ABOUT THIS TASK
Report each line of the data below in which "down" appears.

**** LISTED RECORDS

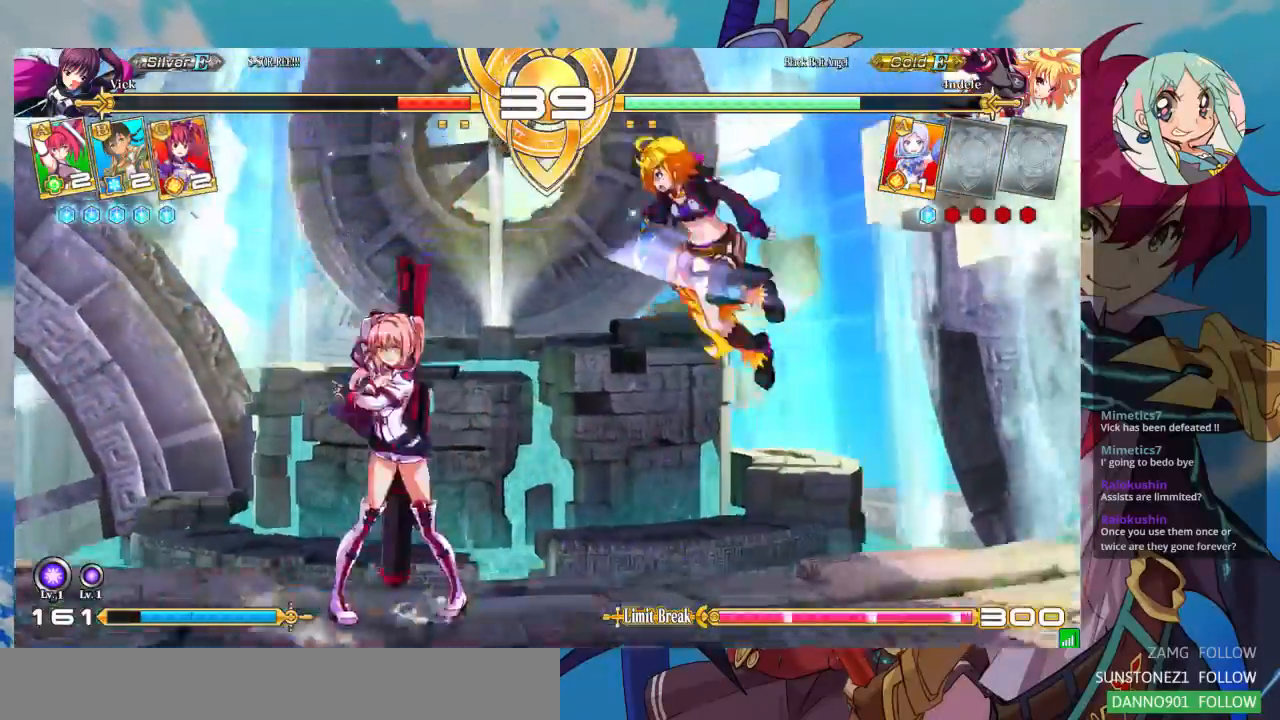
{"buttons": ["R1"], "left_stick": "right", "events": [[267, "left_stick", "right"]]}
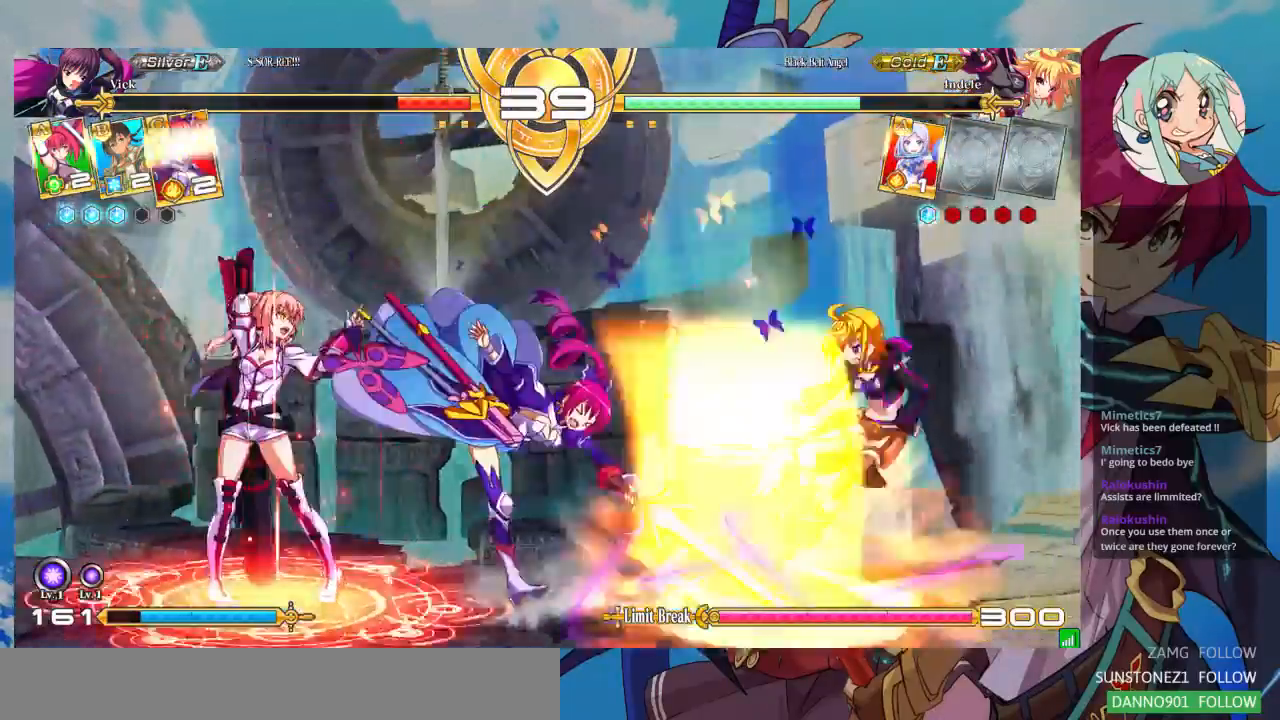
{"buttons": [], "left_stick": "left", "events": [[33, "left_stick", "down-right"], [200, "R1", "up"], [200, "left_stick", "left"]]}
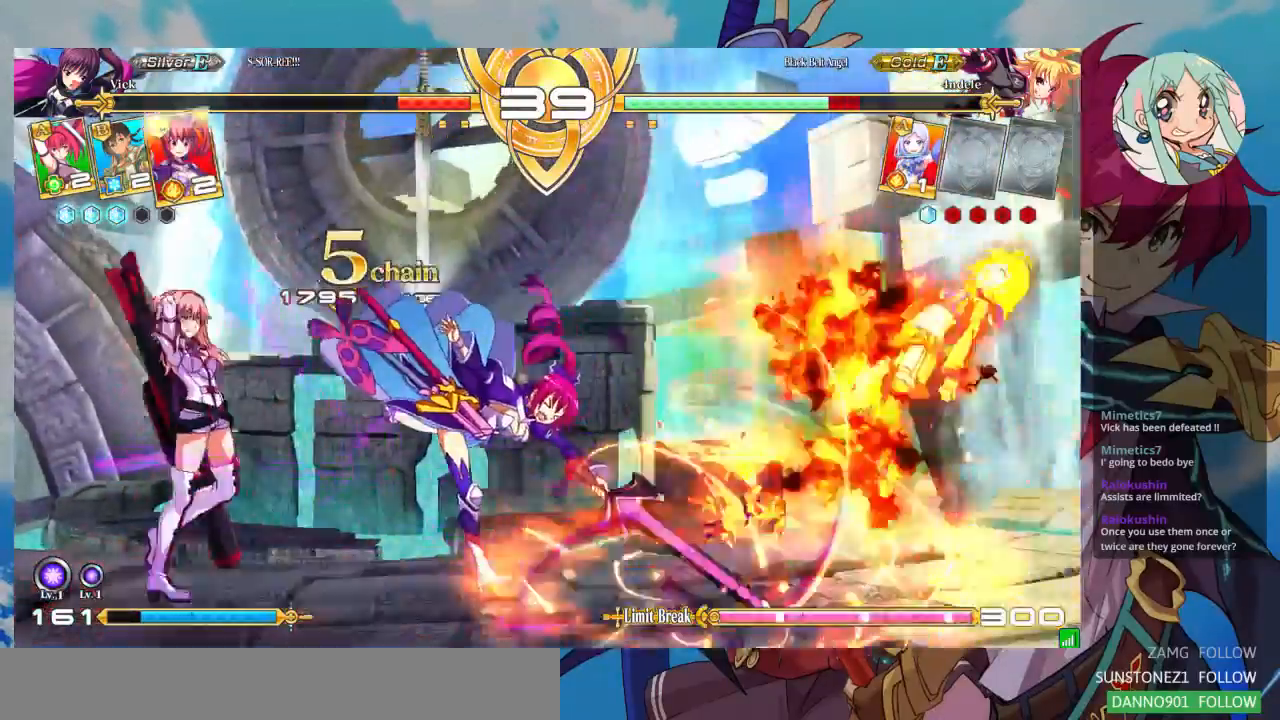
{"buttons": [], "left_stick": "up", "events": [[67, "left_stick", "center"], [167, "left_stick", "right"], [233, "left_stick", "center"], [300, "left_stick", "right"], [500, "left_stick", "up"]]}
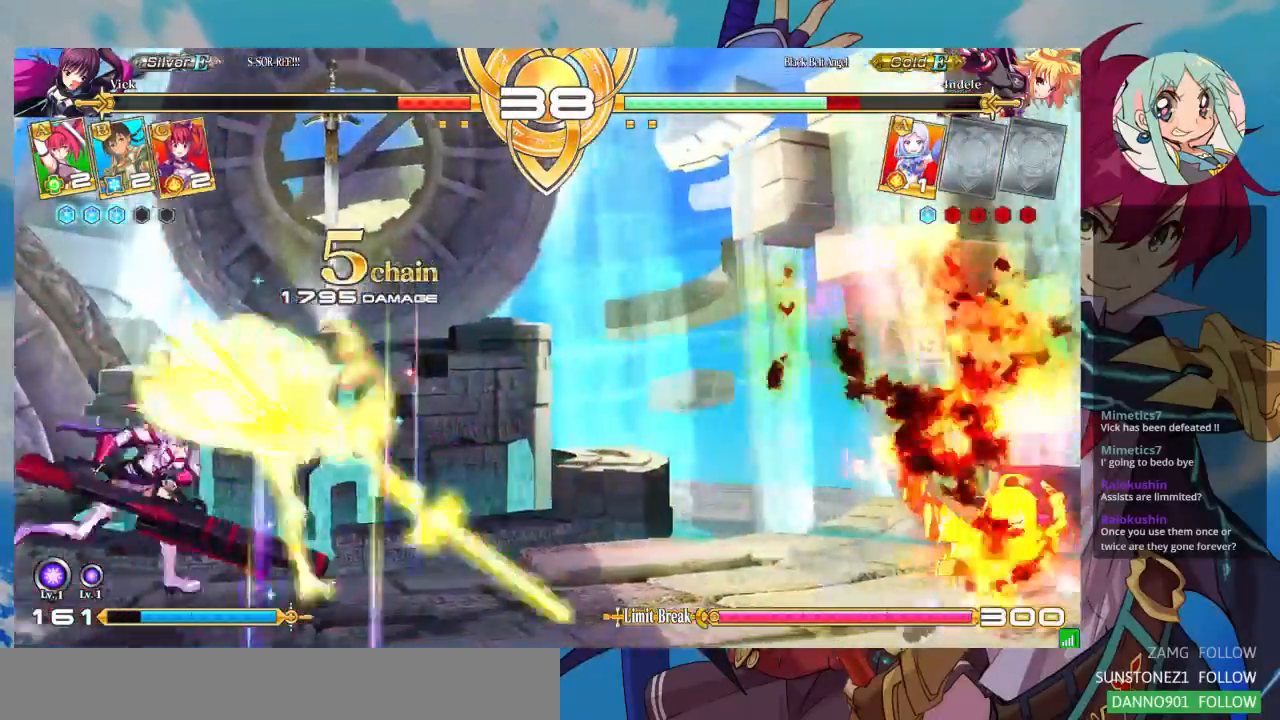
{"buttons": [], "left_stick": "center", "events": [[100, "left_stick", "right"], [167, "left_stick", "center"], [233, "left_stick", "right"], [400, "left_stick", "center"]]}
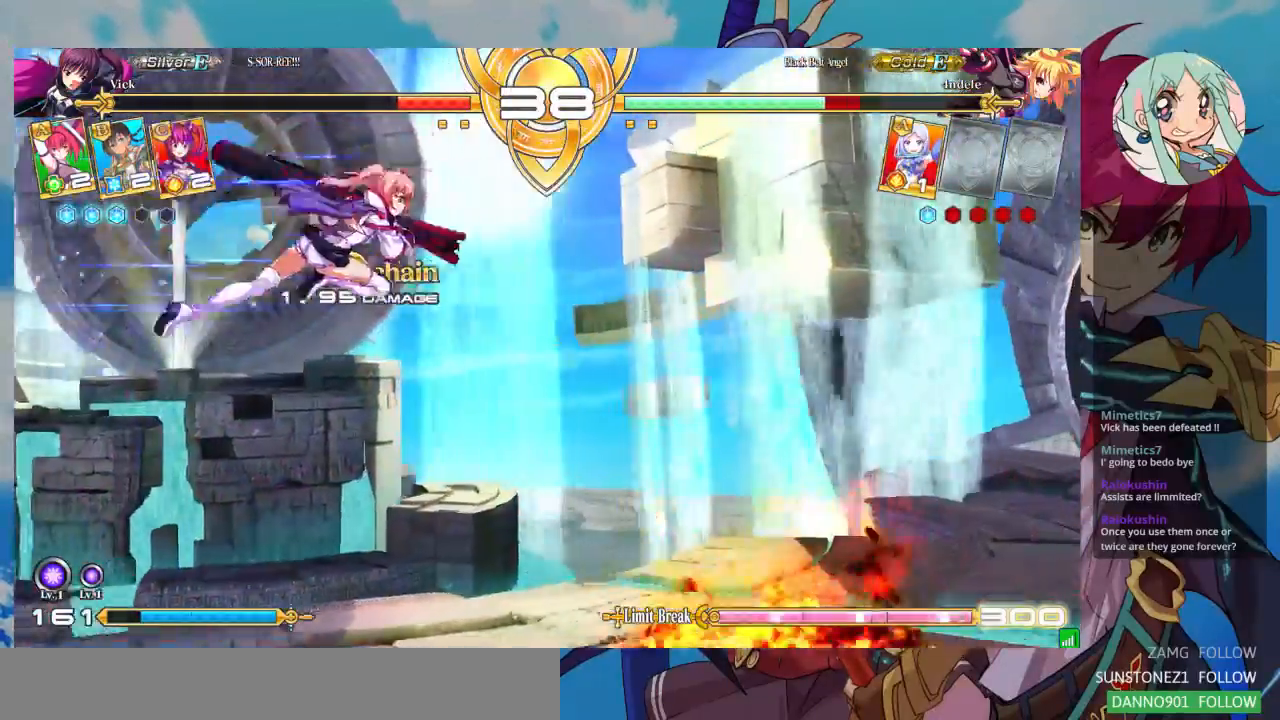
{"buttons": [], "left_stick": "down-left", "events": [[100, "TRIANGLE", "down"], [267, "TRIANGLE", "up"], [400, "left_stick", "down"], [467, "left_stick", "down-left"]]}
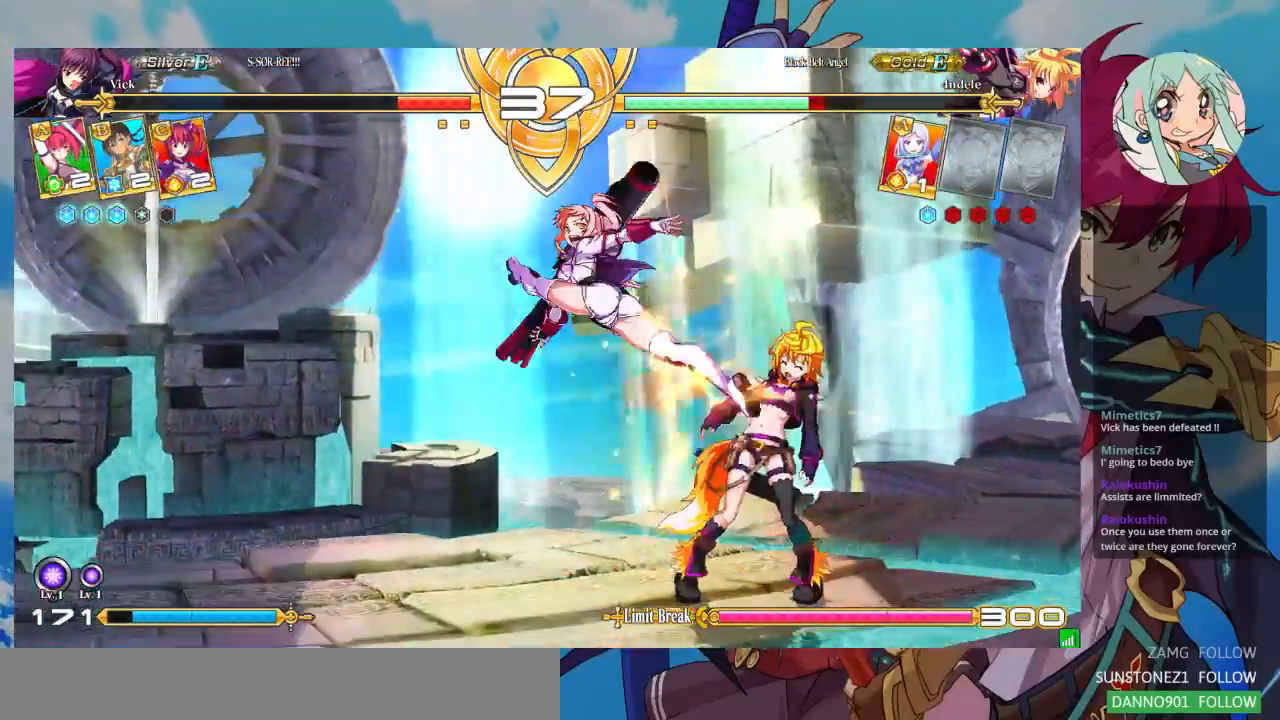
{"buttons": [], "left_stick": "center", "events": [[133, "SQUARE", "down"], [300, "SQUARE", "up"], [300, "TRIANGLE", "down"], [367, "left_stick", "center"], [433, "TRIANGLE", "up"]]}
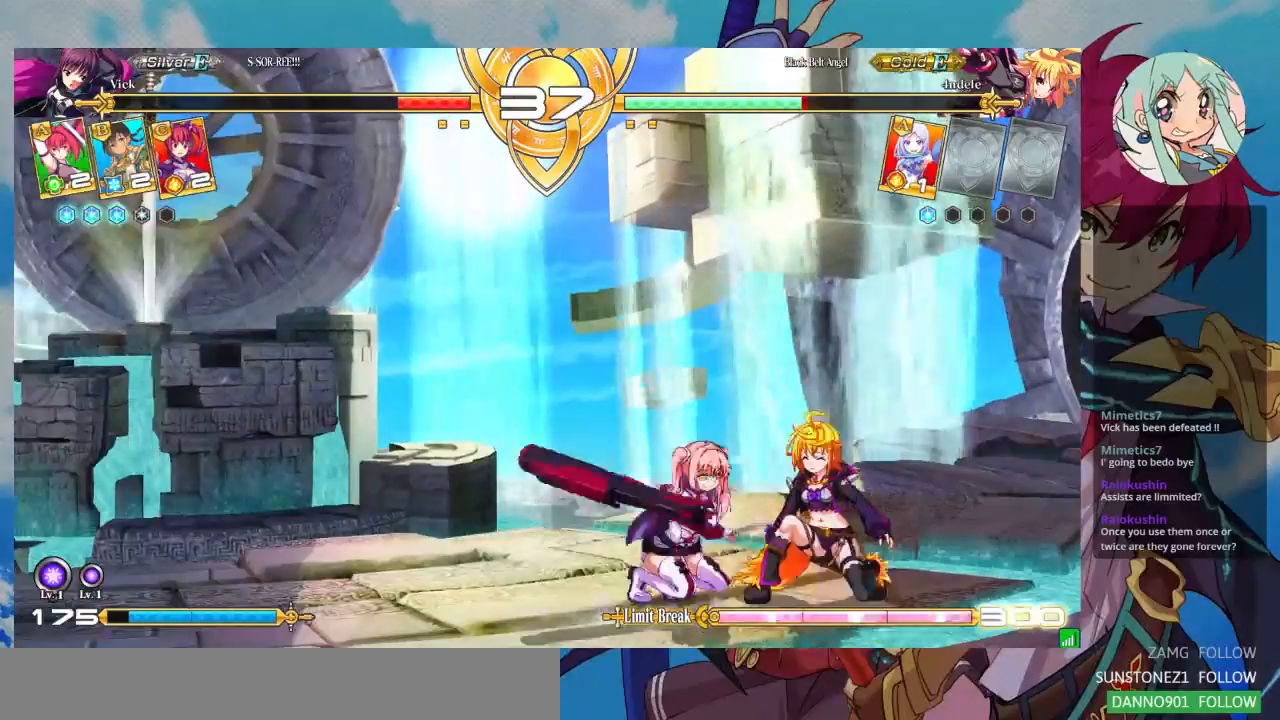
{"buttons": ["TRIANGLE"], "left_stick": "center", "events": [[100, "R1", "down"], [233, "R1", "up"], [333, "left_stick", "down"], [433, "left_stick", "center"], [467, "TRIANGLE", "down"]]}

********

RESULT
{"buttons": [], "left_stick": "left", "events": [[33, "left_stick", "down-right"], [200, "R1", "up"], [200, "left_stick", "left"]]}
{"buttons": [], "left_stick": "down-left", "events": [[100, "TRIANGLE", "down"], [267, "TRIANGLE", "up"], [400, "left_stick", "down"], [467, "left_stick", "down-left"]]}
{"buttons": [], "left_stick": "center", "events": [[133, "SQUARE", "down"], [300, "SQUARE", "up"], [300, "TRIANGLE", "down"], [367, "left_stick", "center"], [433, "TRIANGLE", "up"]]}
{"buttons": ["TRIANGLE"], "left_stick": "center", "events": [[100, "R1", "down"], [233, "R1", "up"], [333, "left_stick", "down"], [433, "left_stick", "center"], [467, "TRIANGLE", "down"]]}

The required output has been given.